RECORDS FOR PROCESSING below:

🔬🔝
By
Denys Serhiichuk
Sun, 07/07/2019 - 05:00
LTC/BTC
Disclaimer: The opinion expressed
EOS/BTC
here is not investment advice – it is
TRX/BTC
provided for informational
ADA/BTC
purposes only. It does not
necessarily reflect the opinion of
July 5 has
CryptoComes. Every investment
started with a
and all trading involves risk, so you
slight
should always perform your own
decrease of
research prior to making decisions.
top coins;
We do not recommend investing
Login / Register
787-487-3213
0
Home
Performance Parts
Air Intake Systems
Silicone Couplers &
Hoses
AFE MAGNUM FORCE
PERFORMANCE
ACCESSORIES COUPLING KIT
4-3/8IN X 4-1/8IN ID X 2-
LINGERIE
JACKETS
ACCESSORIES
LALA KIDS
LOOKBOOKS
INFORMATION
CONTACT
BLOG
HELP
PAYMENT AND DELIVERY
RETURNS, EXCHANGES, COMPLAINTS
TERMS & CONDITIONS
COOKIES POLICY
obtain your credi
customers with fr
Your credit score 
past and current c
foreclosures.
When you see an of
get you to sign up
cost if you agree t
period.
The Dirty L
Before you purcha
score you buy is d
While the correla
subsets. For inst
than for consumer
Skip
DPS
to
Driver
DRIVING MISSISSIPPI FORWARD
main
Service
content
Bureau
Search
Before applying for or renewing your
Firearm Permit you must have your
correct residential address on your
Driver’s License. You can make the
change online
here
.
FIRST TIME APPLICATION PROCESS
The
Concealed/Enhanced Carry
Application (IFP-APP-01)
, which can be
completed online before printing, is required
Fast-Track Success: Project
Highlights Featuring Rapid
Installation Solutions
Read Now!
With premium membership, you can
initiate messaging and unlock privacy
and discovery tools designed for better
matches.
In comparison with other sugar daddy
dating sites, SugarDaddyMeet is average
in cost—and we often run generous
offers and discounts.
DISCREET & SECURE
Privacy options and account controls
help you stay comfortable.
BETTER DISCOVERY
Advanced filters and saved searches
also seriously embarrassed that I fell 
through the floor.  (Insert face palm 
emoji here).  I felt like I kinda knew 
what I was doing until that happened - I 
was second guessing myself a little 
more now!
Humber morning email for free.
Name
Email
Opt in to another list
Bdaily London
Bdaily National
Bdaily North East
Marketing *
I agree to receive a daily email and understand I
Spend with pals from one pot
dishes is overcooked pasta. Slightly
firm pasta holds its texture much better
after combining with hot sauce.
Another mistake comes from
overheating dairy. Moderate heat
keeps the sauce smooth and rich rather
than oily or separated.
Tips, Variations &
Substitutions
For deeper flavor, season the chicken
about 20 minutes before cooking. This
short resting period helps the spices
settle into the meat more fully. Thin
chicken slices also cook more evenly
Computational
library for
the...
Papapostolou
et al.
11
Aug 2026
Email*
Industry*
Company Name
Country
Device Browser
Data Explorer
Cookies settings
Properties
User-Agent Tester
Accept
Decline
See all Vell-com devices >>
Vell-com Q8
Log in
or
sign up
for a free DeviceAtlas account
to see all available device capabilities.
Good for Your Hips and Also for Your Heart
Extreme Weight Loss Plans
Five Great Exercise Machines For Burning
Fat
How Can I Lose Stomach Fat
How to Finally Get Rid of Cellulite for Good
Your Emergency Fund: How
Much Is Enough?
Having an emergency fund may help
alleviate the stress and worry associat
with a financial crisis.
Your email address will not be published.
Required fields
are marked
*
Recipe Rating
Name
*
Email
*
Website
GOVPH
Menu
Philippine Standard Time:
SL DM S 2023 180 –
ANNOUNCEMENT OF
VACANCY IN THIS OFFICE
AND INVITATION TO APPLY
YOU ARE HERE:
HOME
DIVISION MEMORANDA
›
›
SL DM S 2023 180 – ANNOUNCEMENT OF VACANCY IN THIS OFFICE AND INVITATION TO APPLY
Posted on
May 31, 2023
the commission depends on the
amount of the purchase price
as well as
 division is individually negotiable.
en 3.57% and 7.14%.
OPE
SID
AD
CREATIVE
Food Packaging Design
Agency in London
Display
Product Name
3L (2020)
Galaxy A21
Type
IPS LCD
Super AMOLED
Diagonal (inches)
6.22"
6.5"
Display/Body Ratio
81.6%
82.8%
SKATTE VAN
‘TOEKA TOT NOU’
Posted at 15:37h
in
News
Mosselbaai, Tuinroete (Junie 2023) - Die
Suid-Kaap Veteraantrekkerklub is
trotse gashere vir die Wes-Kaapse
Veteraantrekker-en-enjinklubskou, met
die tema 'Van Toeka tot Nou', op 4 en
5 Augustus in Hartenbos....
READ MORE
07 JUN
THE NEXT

End of RECORDS FOR PROCESSING.

When you reach the line with "Before applying for or renewing your" in the records above, start writing out lines exactly, and stop once the line with "BETTER DISCOVERY" has been written; include nothing else.

Before applying for or renewing your
Firearm Permit you must have your
correct residential address on your
Driver’s License. You can make the
change online
here
.
FIRST TIME APPLICATION PROCESS
The
Concealed/Enhanced Carry
Application (IFP-APP-01)
, which can be
completed online before printing, is required
Fast-Track Success: Project
Highlights Featuring Rapid
Installation Solutions
Read Now!
With premium membership, you can
initiate messaging and unlock privacy
and discovery tools designed for better
matches.
In comparison with other sugar daddy
dating sites, SugarDaddyMeet is average
in cost—and we often run generous
offers and discounts.
DISCREET & SECURE
Privacy options and account controls
help you stay comfortable.
BETTER DISCOVERY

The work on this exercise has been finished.